Department of Electrical Engineering, National Taipei University of Technology, Taipei 10608, Taiwan.
Department of Computer Science and Information Engineering, Chaoyang University of Technology, Taichung 413310, Taiwan.
Sensors (Basel). 2021 Apr 29;21(9):3112. doi: 10.3390/s21093112.

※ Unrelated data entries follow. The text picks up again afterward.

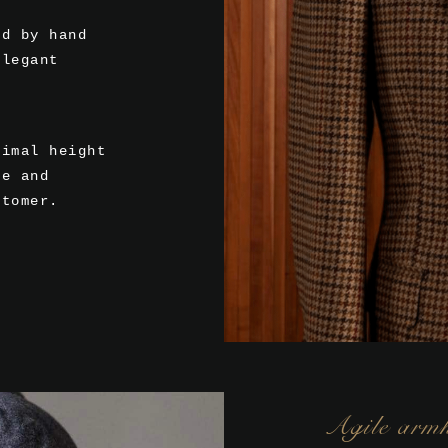
ed by hand
elegant
timal height
te and
stomer.
Agile arm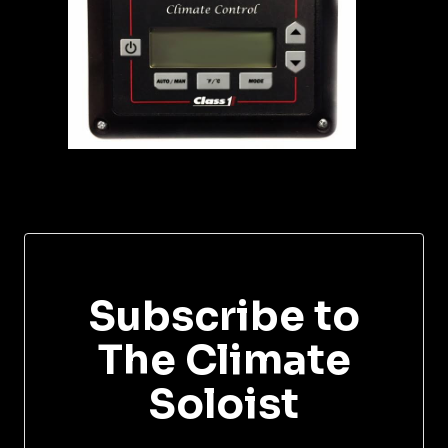
Subscribe to
The Climate
Soloist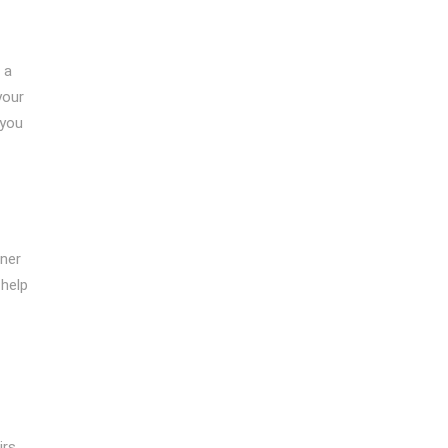
 a
your
 you
oner
 help
irs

Research on the human activity recognition could be utilized for the monitoring of elderly people living alone to reduce the cost of home care. Video sensors can be easily deployed in the different zones of houses to achieve monitoring. The goal of this study is to employ a linear-map convolutional neural network (CNN) to perform action recognition with RGB videos. To reduce the amount of the training data, the posture information is represented by skeleton data extracted from the 300 frames of one film. The two-stream method was applied to increase the accuracy of recognition by using the spatial and motion features of skeleton sequences. The relations of adjacent skeletal joints were employed to build the direct acyclic graph (DAG) matrices, source matrix, and target matrix. Two features were transferred by DAG matrices and expanded as color texture images. The linear-map CNN had a two-dimensional linear map at the beginning of each layer to adjust the number of channels. A two-dimensional CNN was used to recognize the actions. We applied the RGB videos from the action recognition datasets of the NTU RGB+D database, which was established by the Rapid-Rich Object Search Lab, to execute model training and performance evaluation. The experimental results show that the obtained precision, recall, specificity, F1-score, and accuracy were 86.9%, 86.1%, 99.9%, 86.3%, and 99.5%, respectively, in the cross-subject source, and 94.8%, 94.7%, 99.9%, 94.7%, and 99.9%, respectively, in the cross-view source. An important contribution of this work is that by using the skeleton sequences to produce the spatial and motion features and the DAG matrix to enhance the relation of adjacent skeletal joints, the computation speed was faster than the traditional schemes that utilize single frame image convolution. Therefore, this work exhibits the practical potential of real-life action recognition.
人体活动识别的研究可用于监测独居老人,以降低家庭护理的成本。视频传感器可以很容易地部署在房屋的不同区域进行监测。本研究的目的是使用线性映射卷积神经网络(CNN)对 RGB 视频进行动作识别。为了减少训练数据的数量,采用骨架数据表示姿势信息,该骨架数据是从一部电影的 300 帧中提取出来的。采用双流法通过使用骨架序列的空间和运动特征来提高识别的准确性。相邻骨骼关节的关系被用来构建有向无环图(DAG)矩阵、源矩阵和目标矩阵。通过 DAG 矩阵传递了两个特征,并将其扩展为彩色纹理图像。线性映射 CNN 在每个层的开头有一个二维线性映射,用于调整通道数量。二维 CNN 用于识别动作。我们应用了由 Rapid-Rich Object Search Lab 建立的 NTU RGB+D 数据库的动作识别数据集的 RGB 视频来执行模型训练和性能评估。实验结果表明,在跨科目源中,得到的精度、召回率、特异性、F1 得分和准确性分别为 86.9%、86.1%、99.9%、86.3%和 99.5%,在跨视图源中,分别为 94.8%、94.7%、99.9%、94.7%和 99.9%。这项工作的一个重要贡献是,通过使用骨架序列生成空间和运动特征以及 DAG 矩阵来增强相邻骨骼关节的关系,计算速度比传统的利用单帧图像卷积的方案更快。因此,这项工作展示了实际生活中动作识别的实用潜力。